Lee Rigby murder witness kills himself after three years of ‘trauma’

Danny Cornelius lived on the south London street where the soldier was attacked in May 2013

Soldier Lee Rigby was killed outside the Royal Artillery Barracks in Woolwich in May 2013
Soldier Lee Rigby was killed outside the Royal Artillery Barracks in Woolwich in May 2013

A man who was present at the murder of soldier Lee Rigby killed himself three years after he witnessed the brutal attack.

Danny Cornelius lived on the south London street where the fusilier was hacked to death in May 2013, near the Royal Artillery Barracks in Woolwich.

An inquest heard the 38-year-old, who suffered from paranoid schizophrenia, became more isolated after the incident, reported Kent Online.

“Mr Cornelius witnessed much of what happened. It would have been a huge trauma. It shook the whole community,” Detective Sergeant Sivarajah told the inquest, according to the newspaper.

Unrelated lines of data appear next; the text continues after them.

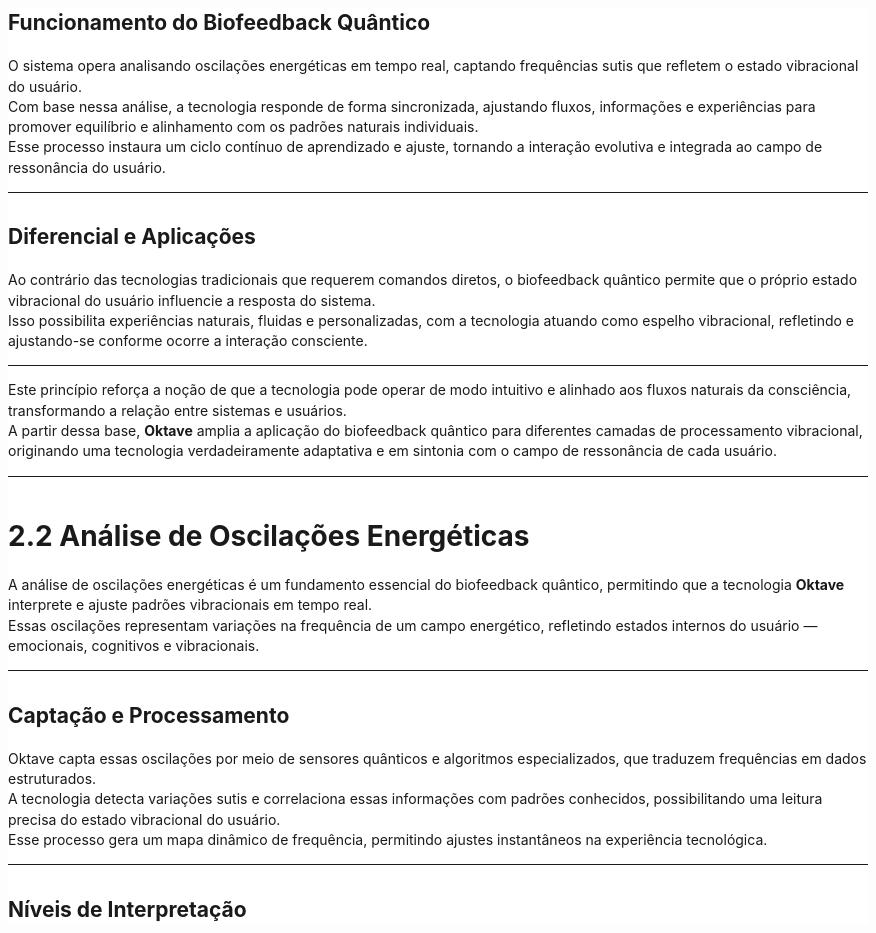 
## Funcionamento do Biofeedback Quântico

O sistema opera analisando oscilações energéticas em tempo real, captando frequências sutis que refletem o estado vibracional do usuário.  
Com base nessa análise, a tecnologia responde de forma sincronizada, ajustando fluxos, informações e experiências para promover equilíbrio e alinhamento com os padrões naturais individuais.  
Esse processo instaura um ciclo contínuo de aprendizado e ajuste, tornando a interação evolutiva e integrada ao campo de ressonância do usuário.

---

## Diferencial e Aplicações

Ao contrário das tecnologias tradicionais que requerem comandos diretos, o biofeedback quântico permite que o próprio estado vibracional do usuário influencie a resposta do sistema.  
Isso possibilita experiências naturais, fluidas e personalizadas, com a tecnologia atuando como espelho vibracional, refletindo e ajustando-se conforme ocorre a interação consciente.

---

Este princípio reforça a noção de que a tecnologia pode operar de modo intuitivo e alinhado aos fluxos naturais da consciência, transformando a relação entre sistemas e usuários.  
A partir dessa base, **Oktave** amplia a aplicação do biofeedback quântico para diferentes camadas de processamento vibracional, originando uma tecnologia verdadeiramente adaptativa e em sintonia com o campo de ressonância de cada usuário.

---

# 2.2 Análise de Oscilações Energéticas

A análise de oscilações energéticas é um fundamento essencial do biofeedback quântico, permitindo que a tecnologia **Oktave** interprete e ajuste padrões vibracionais em tempo real.  
Essas oscilações representam variações na frequência de um campo energético, refletindo estados internos do usuário — emocionais, cognitivos e vibracionais.

---

## Captação e Processamento

Oktave capta essas oscilações por meio de sensores quânticos e algoritmos especializados, que traduzem frequências em dados estruturados.  
A tecnologia detecta variações sutis e correlaciona essas informações com padrões conhecidos, possibilitando uma leitura precisa do estado vibracional do usuário.  
Esse processo gera um mapa dinâmico de frequência, permitindo ajustes instantâneos na experiência tecnológica.

---

## Níveis de Interpretação
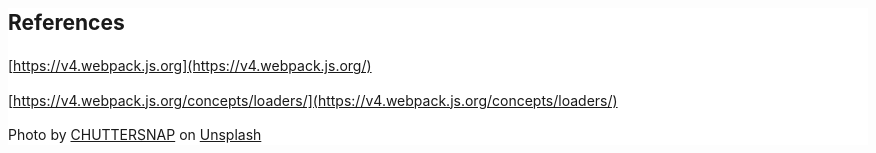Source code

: ## References

[https://v4.webpack.js.org](https://v4.webpack.js.org/)

[https://v4.webpack.js.org/concepts/loaders/](https://v4.webpack.js.org/concepts/loaders/)

Photo by [CHUTTERSNAP](https://unsplash.com/@chuttersnap?utm_source=unsplash&utm_medium=referral&utm_content=creditCopyText) on [Unsplash](https://unsplash.com/s/photos/shipping?utm_source=unsplash&utm_medium=referral&utm_content=creditCopyText)
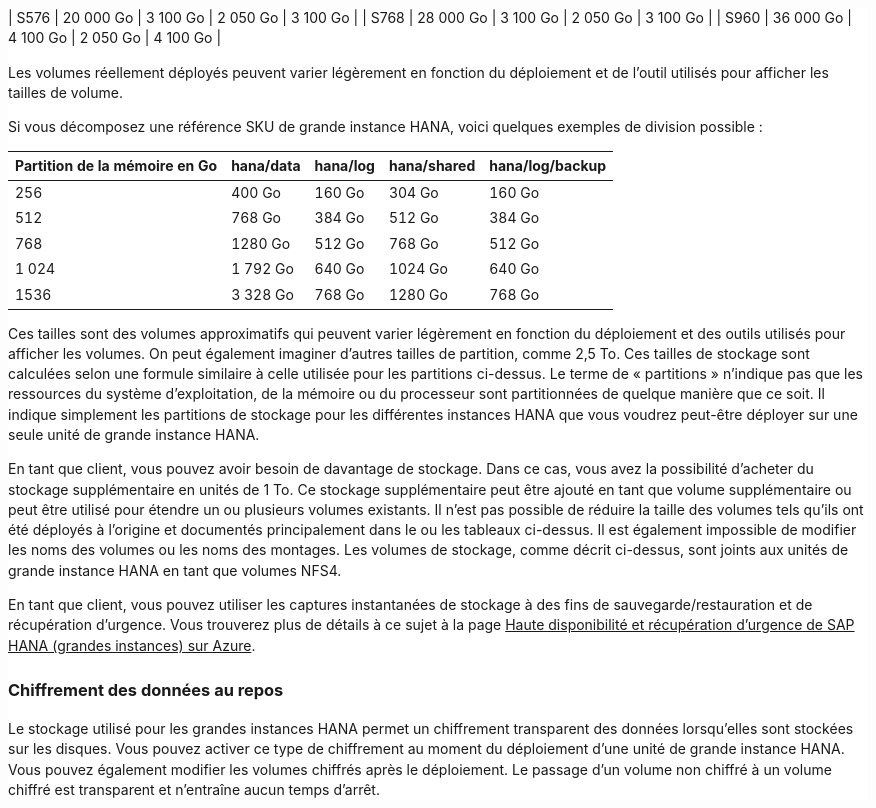 | S576 | 20 000 Go | 3 100 Go | 2 050 Go | 3 100 Go |
| S768 | 28 000 Go | 3 100 Go | 2 050 Go | 3 100 Go |
| S960 | 36 000 Go | 4 100 Go | 2 050 Go | 4 100 Go |


Les volumes réellement déployés peuvent varier légèrement en fonction du déploiement et de l’outil utilisés pour afficher les tailles de volume.

Si vous décomposez une référence SKU de grande instance HANA, voici quelques exemples de division possible :

| Partition de la mémoire en Go | hana/data | hana/log | hana/shared | hana/log/backup |
| --- | --- | --- | --- | --- |
| 256 | 400 Go | 160 Go | 304 Go | 160 Go |
| 512 | 768 Go | 384 Go | 512 Go | 384 Go |
| 768 | 1280 Go | 512 Go | 768 Go | 512 Go |
| 1 024 | 1 792 Go | 640 Go | 1024 Go | 640 Go |
| 1536 | 3 328 Go | 768 Go | 1280 Go | 768 Go |


Ces tailles sont des volumes approximatifs qui peuvent varier légèrement en fonction du déploiement et des outils utilisés pour afficher les volumes. On peut également imaginer d’autres tailles de partition, comme 2,5 To. Ces tailles de stockage sont calculées selon une formule similaire à celle utilisée pour les partitions ci-dessus. Le terme de « partitions » n’indique pas que les ressources du système d’exploitation, de la mémoire ou du processeur sont partitionnées de quelque manière que ce soit. Il indique simplement les partitions de stockage pour les différentes instances HANA que vous voudrez peut-être déployer sur une seule unité de grande instance HANA. 

En tant que client, vous pouvez avoir besoin de davantage de stockage. Dans ce cas, vous avez la possibilité d’acheter du stockage supplémentaire en unités de 1 To. Ce stockage supplémentaire peut être ajouté en tant que volume supplémentaire ou peut être utilisé pour étendre un ou plusieurs volumes existants. Il n’est pas possible de réduire la taille des volumes tels qu’ils ont été déployés à l’origine et documentés principalement dans le ou les tableaux ci-dessus. Il est également impossible de modifier les noms des volumes ou les noms des montages. Les volumes de stockage, comme décrit ci-dessus, sont joints aux unités de grande instance HANA en tant que volumes NFS4.

En tant que client, vous pouvez utiliser les captures instantanées de stockage à des fins de sauvegarde/restauration et de récupération d’urgence. Vous trouverez plus de détails à ce sujet à la page [Haute disponibilité et récupération d’urgence de SAP HANA (grandes instances) sur Azure](hana-overview-high-availability-disaster-recovery.md?toc=%2fazure%2fvirtual-machines%2flinux%2ftoc.json).

### <a name="encryption-of-data-at-rest"></a>Chiffrement des données au repos
Le stockage utilisé pour les grandes instances HANA permet un chiffrement transparent des données lorsqu’elles sont stockées sur les disques. Vous pouvez activer ce type de chiffrement au moment du déploiement d’une unité de grande instance HANA. Vous pouvez également modifier les volumes chiffrés après le déploiement. Le passage d’un volume non chiffré à un volume chiffré est transparent et n’entraîne aucun temps d’arrêt. 

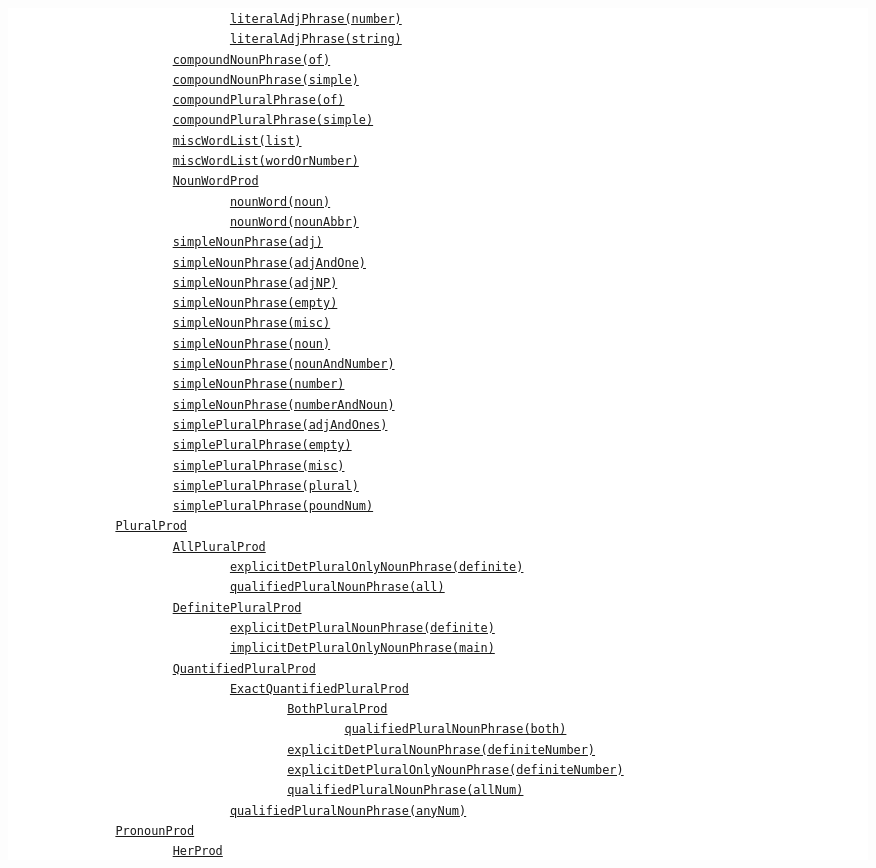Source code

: `                                 `[`literalAdjPhrase(number)`](../object/literalAdjPhrase(number).html)  
`                                 `[`literalAdjPhrase(string)`](../object/literalAdjPhrase(string).html)  
`                         `[`compoundNounPhrase(of)`](../object/compoundNounPhrase(of).html)  
`                         `[`compoundNounPhrase(simple)`](../object/compoundNounPhrase(simple).html)  
`                         `[`compoundPluralPhrase(of)`](../object/compoundPluralPhrase(of).html)  
`                         `[`compoundPluralPhrase(simple)`](../object/compoundPluralPhrase(simple).html)  
`                         `[`miscWordList(list)`](../object/miscWordList(list).html)  
`                         `[`miscWordList(wordOrNumber)`](../object/miscWordList(wordOrNumber).html)  
`                         `[`NounWordProd`](../object/NounWordProd.html)  
`                                 `[`nounWord(noun)`](../object/nounWord(noun).html)  
`                                 `[`nounWord(nounAbbr)`](../object/nounWord(nounAbbr).html)  
`                         `[`simpleNounPhrase(adj)`](../object/simpleNounPhrase(adj).html)  
`                         `[`simpleNounPhrase(adjAndOne)`](../object/simpleNounPhrase(adjAndOne).html)  
`                         `[`simpleNounPhrase(adjNP)`](../object/simpleNounPhrase(adjNP).html)  
`                         `[`simpleNounPhrase(empty)`](../object/simpleNounPhrase(empty).html)  
`                         `[`simpleNounPhrase(misc)`](../object/simpleNounPhrase(misc).html)  
`                         `[`simpleNounPhrase(noun)`](../object/simpleNounPhrase(noun).html)  
`                         `[`simpleNounPhrase(nounAndNumber)`](../object/simpleNounPhrase(nounAndNumber).html)  
`                         `[`simpleNounPhrase(number)`](../object/simpleNounPhrase(number).html)  
`                         `[`simpleNounPhrase(numberAndNoun)`](../object/simpleNounPhrase(numberAndNoun).html)  
`                         `[`simplePluralPhrase(adjAndOnes)`](../object/simplePluralPhrase(adjAndOnes).html)  
`                         `[`simplePluralPhrase(empty)`](../object/simplePluralPhrase(empty).html)  
`                         `[`simplePluralPhrase(misc)`](../object/simplePluralPhrase(misc).html)  
`                         `[`simplePluralPhrase(plural)`](../object/simplePluralPhrase(plural).html)  
`                         `[`simplePluralPhrase(poundNum)`](../object/simplePluralPhrase(poundNum).html)  
`                 `[`PluralProd`](../object/PluralProd.html)  
`                         `[`AllPluralProd`](../object/AllPluralProd.html)  
`                                 `[`explicitDetPluralOnlyNounPhrase(definite)`](../object/explicitDetPluralOnlyNounPhrase(definite).html)  
`                                 `[`qualifiedPluralNounPhrase(all)`](../object/qualifiedPluralNounPhrase(all).html)  
`                         `[`DefinitePluralProd`](../object/DefinitePluralProd.html)  
`                                 `[`explicitDetPluralNounPhrase(definite)`](../object/explicitDetPluralNounPhrase(definite).html)  
`                                 `[`implicitDetPluralOnlyNounPhrase(main)`](../object/implicitDetPluralOnlyNounPhrase(main).html)  
`                         `[`QuantifiedPluralProd`](../object/QuantifiedPluralProd.html)  
`                                 `[`ExactQuantifiedPluralProd`](../object/ExactQuantifiedPluralProd.html)  
`                                         `[`BothPluralProd`](../object/BothPluralProd.html)  
`                                                 `[`qualifiedPluralNounPhrase(both)`](../object/qualifiedPluralNounPhrase(both).html)  
`                                         `[`explicitDetPluralNounPhrase(definiteNumber)`](../object/explicitDetPluralNounPhrase(definiteNumber).html)  
`                                         `[`explicitDetPluralOnlyNounPhrase(definiteNumber)`](../object/explicitDetPluralOnlyNounPhrase(definiteNumber).html)  
`                                         `[`qualifiedPluralNounPhrase(allNum)`](../object/qualifiedPluralNounPhrase(allNum).html)  
`                                 `[`qualifiedPluralNounPhrase(anyNum)`](../object/qualifiedPluralNounPhrase(anyNum).html)  
`                 `[`PronounProd`](../object/PronounProd.html)  
`                         `[`HerProd`](../object/HerProd.html)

Mr Cornelius had been a victim of two armed robberies and the violence of Mr Rigby’s murder would have “brought up his own previous experiences,” said Detective Sivarajah.

Fusilier Rigby, 25, was off duty when he was attacked with a knife and a cleaver by Islamist extremists Michael Adebolajo and Michael Adebowale.

Mr Adebolajo is serving a whole-life sentence and Mr Adebowale received a 45-year sentence.

After witnessing the attack, Mr Cornelius continued to visit his family, especially his grandparents at their home in Gravesend in Kent, but “mainly stayed indoors”, said Detective Sivarajah.

His grandparents found him hanged in their garden while he was saying with them in July, the inquest heard.

Earlier this year, the woman who confronted Fusilier Rigby's killers during the attack said her brave actions had "ruined" her life and that she wishes she had never intervened.

Ingrid Loyau-Kennett won several bravery awards for confronting Mr Abebolajo and Mr Adebowale moments after they killed the solider.

However, she says she now suffers from such severe post-traumatic stress disorder (PTSD) she struggles to get out of bed and can no longer work.

“I used to be a very active person,“ she told the Sun. “I was a scout leader, bell ringer, sing in a choir and go tapdancing. I was a very active person. Every day I had an activity.

“Now it’s the complete emptiness around me. I can’t stop sleeping, I just don’t wake up."